ABOUT THIS TASK
Can you transcribe the data exactly? Leave the pictures out.

DATA SEGMENT
┌────────
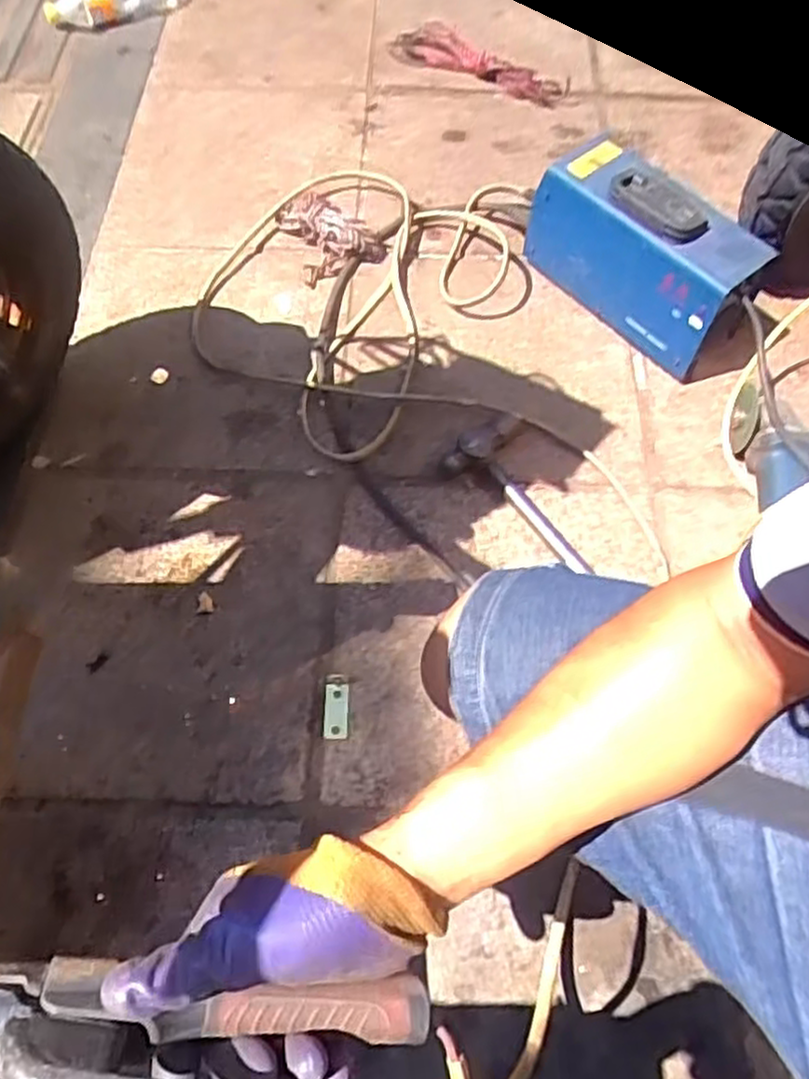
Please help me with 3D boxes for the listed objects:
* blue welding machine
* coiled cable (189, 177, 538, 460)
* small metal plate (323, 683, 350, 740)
└────────
ANSWER BOX
Please help me with 3D boxes for the listed objects:
* blue welding machine
* coiled cable (189, 177, 538, 460)
* small metal plate (323, 683, 350, 740)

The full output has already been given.